§ Work required:
Could you reproduce the lines below from the one with "The Minimax algorithm is" through the one with "- **Minimizer (O)**: Aims"? Keep both ends and add nothing.

[Stored items]
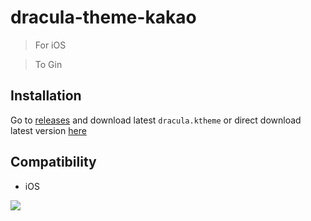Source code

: # dracula-theme-kakao
> For iOS

> To Gin

## Installation
Go to [releases](https://github.com/Heimo-He/dracula-theme-kakao/releases/latest) and download latest `dracula.ktheme` or direct download latest version [here](https://github.com/Heimo-He/dracula-theme-kakao/releases/download/v1.0.1/dracula.ktheme)

## Compatibility
- iOS

![](http://ww1.sinaimg.cn/large/005H70QEgy1fxlmbhg476j30tz1sx7b5.jpg)
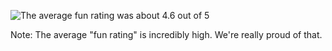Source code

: ![The average fun rating was about 4.6 out of 5](images/ggd-gatherworkshops.009.jpg)

Note:
The average "fun rating" is incredibly high. We're really proud of that.
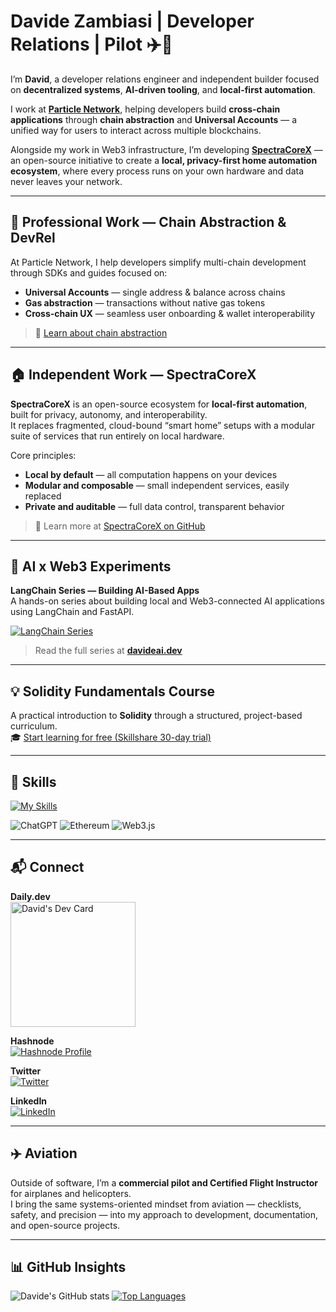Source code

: # Davide Zambiasi | Developer Relations | Pilot ✈️🚁

I’m **David**, a developer relations engineer and independent builder focused on **decentralized systems**, **AI-driven tooling**, and **local-first automation**.

I work at [**Particle Network**](https://particle.network), helping developers build **cross-chain applications** through **chain abstraction** and **Universal Accounts** — a unified way for users to interact across multiple blockchains.

Alongside my work in Web3 infrastructure, I’m developing **[SpectraCoreX](https://github.com/SpectraCoreX)** — an open-source initiative to create a **local, privacy-first home automation ecosystem**, where every process runs on your own hardware and data never leaves your network.

---

## 🧠 Professional Work — Chain Abstraction & DevRel

At Particle Network, I help developers simplify multi-chain development through SDKs and guides focused on:

- **Universal Accounts** — single address & balance across chains  
- **Gas abstraction** — transactions without native gas tokens  
- **Cross-chain UX** — seamless user onboarding & wallet interoperability  

> 📘 [Learn about chain abstraction](https://developers.particle.network/universal-accounts/cha/overview)

---

## 🏠 Independent Work — SpectraCoreX

**SpectraCoreX** is an open-source ecosystem for **local-first automation**, built for privacy, autonomy, and interoperability.  
It replaces fragmented, cloud-bound “smart home” setups with a modular suite of services that run entirely on local hardware.

Core principles:
- **Local by default** — all computation happens on your devices  
- **Modular and composable** — small independent services, easily replaced  
- **Private and auditable** — full data control, transparent behavior  

> 🧩 Learn more at [SpectraCoreX on GitHub](https://github.com/SpectraCoreX)

---

## 🤖 AI x Web3 Experiments

**LangChain Series — Building AI-Based Apps**  
A hands-on series about building local and Web3-connected AI applications using LangChain and FastAPI.  

[![LangChain Series](https://github-production-user-asset-6210df.s3.amazonaws.com/99700157/256859925-445df39c-b094-4dab-83cc-58c2f8f72f3c.png)](https://blog.davideai.dev/series/langchain)
> Read the full series at [**davideai.dev**](https://blog.davideai.dev/series/langchain)

---

## 💡 Solidity Fundamentals Course

A practical introduction to **Solidity** through a structured, project-based curriculum.  
🎓 [Start learning for free (Skillshare 30-day trial)](https://skl.sh/3rvxBpe)

---

## 🧩 Skills

[![My Skills](https://skillicons.dev/icons?i=py,fastapi,js,nodejs,express,html,solidity,next,tailwind,mongodb,postman)](https://skillicons.dev)

![ChatGPT](https://img.shields.io/badge/chatGPT-74aa9c?style=for-the-badge&logo=openai&logoColor=white)
![Ethereum](https://img.shields.io/badge/Ethereum-3C3C3D?style=for-the-badge&logo=Ethereum&logoColor=white)
![Web3.js](https://img.shields.io/badge/web3.js-F16822?style=for-the-badge&logo=web3.js&logoColor=white)

---

## 📬 Connect

**Daily.dev**  
<a href="https://app.daily.dev/Soos3d">
  <img src="https://api.daily.dev/devcards/011e6a554cf24bf994b81e5929123dff.png?r=z38" width="200" alt="David's Dev Card" />
</a>

**Hashnode**  
[![Hashnode Profile](https://img.shields.io/badge/Hashnode-2962FF.svg?style=for-the-badge&logo=Hashnode&logoColor=white)](https://soosweb3.hashnode.dev/)

**Twitter**  
[![Twitter](https://img.shields.io/twitter/url/https/twitter.com/web3Dav3.svg?style=social&label=Follow%20%40web3Dav3)](https://twitter.com/web3Dav3)

**LinkedIn**  
[![LinkedIn](https://img.shields.io/badge/LinkedIn-0077B5?style=for-the-badge&logo=linkedin&logoColor=white)](https://www.linkedin.com/in/davide-zambiasi/)

---

## ✈️ Aviation

Outside of software, I’m a **commercial pilot and Certified Flight Instructor** for airplanes and helicopters.  
I bring the same systems-oriented mindset from aviation — checklists, safety, and precision — into my approach to development, documentation, and open-source projects.

---

## 📊 GitHub Insights

![Davide's GitHub stats](https://github-readme-stats.vercel.app/api?username=soos3d&show_icons=true&theme=gruvbox)
[![Top Languages](https://github-readme-stats.vercel.app/api/top-langs/?username=soos3d&layout=compact&theme=gruvbox)](https://github.com/anuraghazra/github-readme-stats)
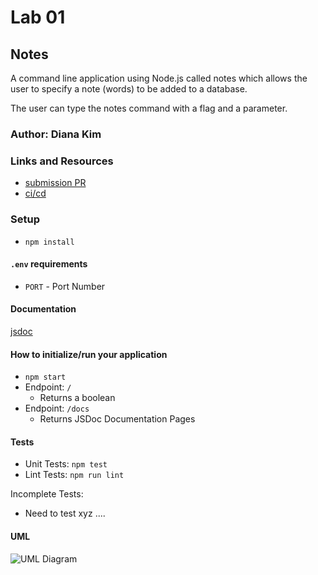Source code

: # Lab 01

## Notes
A command line application using Node.js called notes which allows the user to specify a note (words) to be added to a database.

The user can type the notes command with a flag and a parameter. 

### Author: Diana Kim

### Links and Resources

- [submission PR](https://github.com/dianakim-401n16/lab-01-notes/pull/1)
- [ci/cd](https://github.com/dianakim-401n16/lab-01-deployment/actions)

### Setup
* `npm install`

#### `.env` requirements
* `PORT` - Port Number

#### Documentation
[jsdoc](https://dk-lab-01-deployment.herokuapp.com/docs/)

#### How to initialize/run your application

* `npm start`
* Endpoint: `/`
  * Returns a boolean
* Endpoint: `/docs`
  * Returns JSDoc Documentation Pages

#### Tests

* Unit Tests: `npm test`
* Lint Tests: `npm run lint`

Incomplete Tests: 
- Need to test xyz ....

#### UML
![UML Diagram](uml.png)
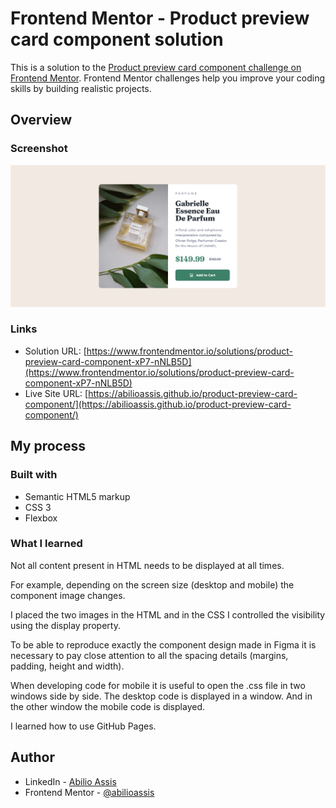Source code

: # Frontend Mentor - Product preview card component solution

This is a solution to the [Product preview card component challenge on Frontend Mentor](https://www.frontendmentor.io/challenges/product-preview-card-component-GO7UmttRfa). Frontend Mentor challenges help you improve your coding skills by building realistic projects. 

## Overview

### Screenshot

![](./images/screenshot.png)

### Links

- Solution URL: [https://www.frontendmentor.io/solutions/product-preview-card-component-xP7-nNLB5D](https://www.frontendmentor.io/solutions/product-preview-card-component-xP7-nNLB5D)
- Live Site URL: [https://abilioassis.github.io/product-preview-card-component/](https://abilioassis.github.io/product-preview-card-component/)

## My process

### Built with

- Semantic HTML5 markup
- CSS 3
- Flexbox

### What I learned

Not all content present in HTML needs to be displayed at all times.

For example, depending on the screen size (desktop and mobile) the component image changes.

I placed the two images in the HTML and in the CSS I controlled the visibility using the display property.

To be able to reproduce exactly the component design made in Figma it is necessary to pay close attention to all the spacing details (margins, padding, height and width).

When developing code for mobile it is useful to open the .css file in two windows side by side. The desktop code is displayed in a window. And in the other window the mobile code is displayed.

I learned how to use GitHub Pages.
## Author

- LinkedIn - [Abilio Assis](https://www.linkedin.com/in/abilio-assis/)
- Frontend Mentor - [@abilioassis](https://www.frontendmentor.io/profile/abilioassis)



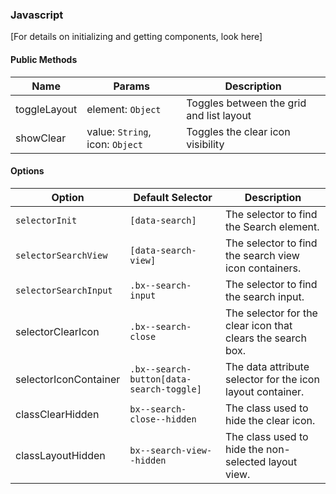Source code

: ### Javascript

[For details on initializing and getting components, look here]

#### Public Methods

| Name         | Params                          | Description                              |
|--------------|---------------------------------|------------------------------------------|
| toggleLayout | element: `Object`               | Toggles between the grid and list layout |
| showClear    | value: `String`, icon: `Object` | Toggles the clear icon visibility        |

#### Options

| Option                | Default Selector                         |                         Description                         |
|-----------------------|------------------------------------------|-------------------------------------------------------------|
| `selectorInit`        | `[data-search]`                          | The selector to find the Search element.                    |
| `selectorSearchView`  | `[data-search-view]` | The selector to find the search view icon containers.       |
| `selectorSearchInput` | `.bx--search-input`                      | The selector to find the search input.                      |
| selectorClearIcon     | `.bx--search-close`                      | The selector for the clear icon that clears the search box. |
| selectorIconContainer | `.bx--search-button[data-search-toggle]` | The data attribute selector for the icon layout container.  |
| classClearHidden      | `bx--search-close--hidden`               | The class used to hide the clear icon.                      |
| classLayoutHidden     | `bx--search-view--hidden`                | The class used to hide the non-selected layout view.        |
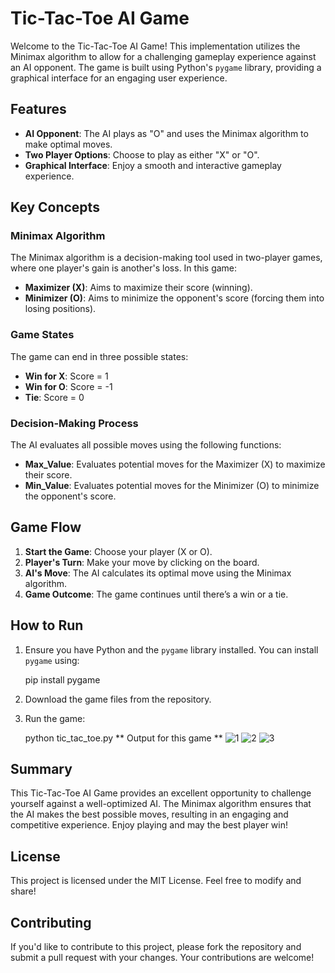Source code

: # Tic-Tac-Toe AI Game

Welcome to the Tic-Tac-Toe AI Game! This implementation utilizes the Minimax algorithm to allow for a challenging gameplay experience against an AI opponent. The game is built using Python's `pygame` library, providing a graphical interface for an engaging user experience.

## Features

- **AI Opponent**: The AI plays as "O" and uses the Minimax algorithm to make optimal moves.
- **Two Player Options**: Choose to play as either "X" or "O".
- **Graphical Interface**: Enjoy a smooth and interactive gameplay experience.

## Key Concepts

### Minimax Algorithm
The Minimax algorithm is a decision-making tool used in two-player games, where one player's gain is another's loss. In this game:
- **Maximizer (X)**: Aims to maximize their score (winning).
- **Minimizer (O)**: Aims to minimize the opponent's score (forcing them into losing positions).

### Game States
The game can end in three possible states:
- **Win for X**: Score = 1
- **Win for O**: Score = -1
- **Tie**: Score = 0

### Decision-Making Process
The AI evaluates all possible moves using the following functions:
- **Max_Value**: Evaluates potential moves for the Maximizer (X) to maximize their score.
- **Min_Value**: Evaluates potential moves for the Minimizer (O) to minimize the opponent's score.

## Game Flow

1. **Start the Game**: Choose your player (X or O).
2. **Player's Turn**: Make your move by clicking on the board.
3. **AI's Move**: The AI calculates its optimal move using the Minimax algorithm.
4. **Game Outcome**: The game continues until there’s a win or a tie.

## How to Run

1. Ensure you have Python and the `pygame` library installed. You can install `pygame` using:
   
   pip install pygame


3. Download the game files from the repository.

4. Run the game:
   
   python tic_tac_toe.py
   ** Output for this game **
   ![1](https://github.com/user-attachments/assets/de53ce20-5ae0-42ad-9a06-4b56957d1410)
   ![2](https://github.com/user-attachments/assets/8109b447-617d-4013-9134-d052136f11fa)
   ![3](https://github.com/user-attachments/assets/45f1c34e-670d-4ff8-90ef-4ef62cbad581)




## Summary

This Tic-Tac-Toe AI Game provides an excellent opportunity to challenge yourself against a well-optimized AI. The Minimax algorithm ensures that the AI makes the best possible moves, resulting in an engaging and competitive experience. Enjoy playing and may the best player win!

## License

This project is licensed under the MIT License. Feel free to modify and share!

## Contributing

If you'd like to contribute to this project, please fork the repository and submit a pull request with your changes. Your contributions are welcome!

§ Exercise solution:
The Minimax algorithm is a decision-making tool used in two-player games, where one player's gain is another's loss. In this game:
- **Maximizer (X)**: Aims to maximize their score (winning).
- **Minimizer (O)**: Aims to minimize the opponent's score (forcing them into losing positions).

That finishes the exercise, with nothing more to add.